Once Gehn has been captured, Riven launches into a superb final act, a well-paced sequence in which you free Catherine, make your way back to the Star Fissure, and witness Atrus and Catherine’s reunion as the Age collapses around them.5 It’s a wildly cinematic backdrop to a touching and well-acted scene. The one odd note in this ending is when Atrus links away to safety and leaves the player behind. His reasoning, he explains in voiceover, is that the Fissure will somehow carry you home, on the grounds that it once delivered his Myst book into “worthy hands.” Well, we’ll just have to take his word for it. Implausibility aside, falling into the Fissure works well as an ending: watching Riven fade away into the starfield is a gentle and contemplative conclusion, and a nice callback to the opening of Myst. It’s a brilliant denouement, one at which the series could have (and arguably should have) ended.

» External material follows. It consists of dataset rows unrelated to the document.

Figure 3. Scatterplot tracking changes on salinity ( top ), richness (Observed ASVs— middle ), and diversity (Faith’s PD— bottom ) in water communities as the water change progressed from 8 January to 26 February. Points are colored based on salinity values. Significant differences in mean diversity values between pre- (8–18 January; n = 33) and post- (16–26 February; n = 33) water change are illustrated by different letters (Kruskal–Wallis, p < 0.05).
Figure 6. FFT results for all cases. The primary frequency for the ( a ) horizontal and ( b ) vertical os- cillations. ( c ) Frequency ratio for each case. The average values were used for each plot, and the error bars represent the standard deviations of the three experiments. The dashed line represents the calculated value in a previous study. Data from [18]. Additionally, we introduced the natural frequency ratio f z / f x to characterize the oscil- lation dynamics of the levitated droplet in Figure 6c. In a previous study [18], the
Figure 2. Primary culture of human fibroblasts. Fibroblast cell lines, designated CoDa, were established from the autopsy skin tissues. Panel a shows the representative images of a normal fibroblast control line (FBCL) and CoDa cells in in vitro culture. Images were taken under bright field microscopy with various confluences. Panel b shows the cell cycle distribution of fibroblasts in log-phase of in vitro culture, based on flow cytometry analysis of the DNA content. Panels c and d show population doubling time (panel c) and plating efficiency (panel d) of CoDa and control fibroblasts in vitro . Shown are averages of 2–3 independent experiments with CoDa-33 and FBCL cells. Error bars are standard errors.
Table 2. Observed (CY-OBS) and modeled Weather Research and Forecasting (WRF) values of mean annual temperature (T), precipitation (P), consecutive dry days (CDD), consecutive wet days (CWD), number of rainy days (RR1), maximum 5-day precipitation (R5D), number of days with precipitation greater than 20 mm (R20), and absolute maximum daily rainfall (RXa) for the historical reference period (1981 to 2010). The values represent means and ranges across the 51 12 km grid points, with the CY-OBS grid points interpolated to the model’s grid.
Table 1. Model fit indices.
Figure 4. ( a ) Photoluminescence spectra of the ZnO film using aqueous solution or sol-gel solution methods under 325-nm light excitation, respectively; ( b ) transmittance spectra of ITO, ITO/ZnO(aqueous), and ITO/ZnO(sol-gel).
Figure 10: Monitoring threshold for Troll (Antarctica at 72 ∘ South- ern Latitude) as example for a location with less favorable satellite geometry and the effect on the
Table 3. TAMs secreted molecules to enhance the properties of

Riven was a wildly ambitious direction to take from Myst, a project conceived to be bigger than its predecessor in nearly every way. It easily could have been overburdened by this scope, but it stuck the landing, all its huge risks paying off exactly as intended. Its characters are complex, its storyline is simultaneously epic and personal, and it is presented with a very delicate balance of spectacle and subtlety. To understand it completely requires a good deal of patience, more than most people are willing to invest, but for those who take the time, the game provides an expansive subtext which raises as many questions as it answers. That is Riven’s strength, and that is what makes it come alive more than any other installment of the series.
Footnotes
1. One crucial player in the development of Riven was Richard Vander Wende, who had previously served as the production designer on Disney’s Aladdin. He joined Cyan early in the project’s development and eventually became its co-director (alongside Robyn Miller). All “behind-the-scenes” information about Riven credits Vander Wende with a huge amount of the game’s story and development. He left Cyan after the game’s release and has kept a low profile ever since, making him one of the more enigmatic players in the history of the series.
2. He’s never named in the game. The name “Cho” was bestowed upon him by the fan community, a reference to his first utterance in the opening cutscene.
3. Interestingly, Catherine’s journal was written by one Mary Anderson, whereas all the other journals were written by Richard Vander Wende and writer/artist Tim Greenberg. Who exactly Anderson is and how she came to this role is unclear (she is not credited with any other role in the production), but her “voice” brings a distinctly different feel to Catherine’s writing compared to that of the other characters.
4. Gehn was portrayed by John Keston, a stage actor and opera singer who performed with the Royal Shakespeare Company. He was also a champion athlete, who served as an Olympic torchbearer in 1996 (roughly concurrent with Riven’s production!), set a world record in 2001’s Portland marathon, and continued to run into his 90s. He died from complications of COVID-19 in 2022, at the age of 97.
5. Catherine was portrayed by Sheila Goold, a Seattle actor who died unexpectedly in 2017 at the age of 54.